Andy Willox, Scottish policy convenor at the Federation of Small Businesses, said: “The issue of late payment plagues Scottish small firms. Today’s report into Tesco’s past treatment of its small suppliers lifts the lid on the UK’s late payment culture.
“For too long, larger firms have been free to abuse their relationship with smaller suppliers. Tesco has since apologised, and improved its terms. We need to see more company boards taking responsibility for their payment terms, and choosing to get behind their small suppliers no matter whether they’re based in Durham or Dundee.”
Tacon said she found no evidence that Tesco asked suppliers for money to secure better positioning of goods on shelves, which would have breached the code. But she expressed concern about practices that could amount to an indirect requirement for better positioning by large suppliers.
“I am concerned that, as a result of these practices, the purpose of the code may be circumvented to the detriment of smaller suppliers who cannot compete with payments for better positioning or to participate in range reviews.”
The adjudicator said in her report: “I saw numerous instances when data input errors by Tesco into its systems resulted in suppliers being overcharged or underpaid.
“Tesco failed to rectify data input errors within a reasonable time and also failed to pay money owed to suppliers as a result of these errors within a reasonable time. The frequency and scale of the issues resulted in business practices which were unfair.”
The investigation uncovered reluctance of some Tesco buyers to engage into disputes to resolve payment issues.
“There were times when Tesco did not appear to even attempt to resolve supplier concerns before unilaterally deducting money from suppliers. I found the delay that resulted from a failure by Tesco to fully engage in resolving difficulties to be unfair and unreasonable.”
Business minister Anna Soubry said: “Christine Tacon has done a thorough and fearless investigation into a scandalous situation.
“Tesco say they have changed their practices and I very much hope they have. Paying smaller suppliers on time and treating them fairly is good and proper business. Late payment can hinder the growth and productivity of these suppliers and can threaten their existence.”
Tesco chief executive Dave Lewis apologised and said he accepted the GCA’s findings.
He said: “In 2014 we undertook our own review into certain historic practices, which were both unsustainable and harmful to our suppliers. We shared these practices with the adjudicator, and publicly apologised.

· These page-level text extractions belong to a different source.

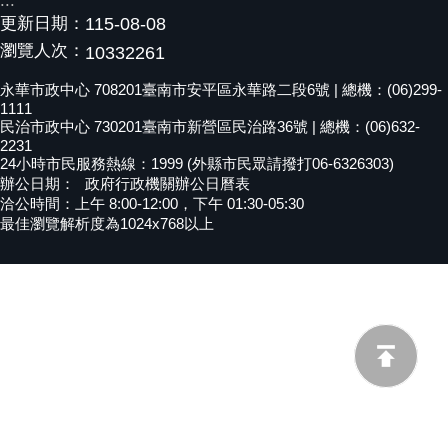
:::
更新日期：
115-08-08
黃
偉
瀏覽人次：
10332261
哲
永華市政中心 708201臺南市安平區永華路二段6號 | 總機：(06)299-
1111
螢
民治市政中心 730201臺南市新營區民治路36號 | 總機：(06)632-
光
2231
花
24小時市民服務熱線：1999 (外縣市民眾請撥打06-6326303)
泉
辦公日期：
政府行政機關辦公日曆表
洽公時間：上午 8:00-12:00，下午 01:30-05:30
桐
最佳瀏覽解析度為1024x768以上
花
祭
網
站
導
覽
訂
閱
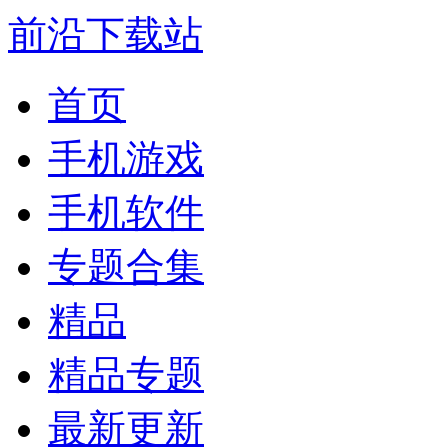
前沿下载站
首页
手机游戏
手机软件
专题合集
精品
精品专题
最新更新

Today, I would like to apologise again. We are sorry.
“I am grateful to the adjudicator for the professional manner in which the investigation has been conducted. We accept the report’s findings, which are consistent with our own investigation.
“Over the last year we have worked hard to make Tesco a very different company from the one described in the GCA report. The absolute focus on operating margin had damaging consequences for the business and our relationship with suppliers. This has now been fundamentally changed.
“In January 2015, we made material changes to our business that addressed the majority of the historic practices referred to in the report. We have changed the way we work by reorganising, refocusing and retraining our teams and we will continue to work in a way which is consistent with the recommendations.”
He added that, according to Tacon’s report, the overwhelming majority of Tesco’s suppliers were more positive towards the company now compared with the period under investigation.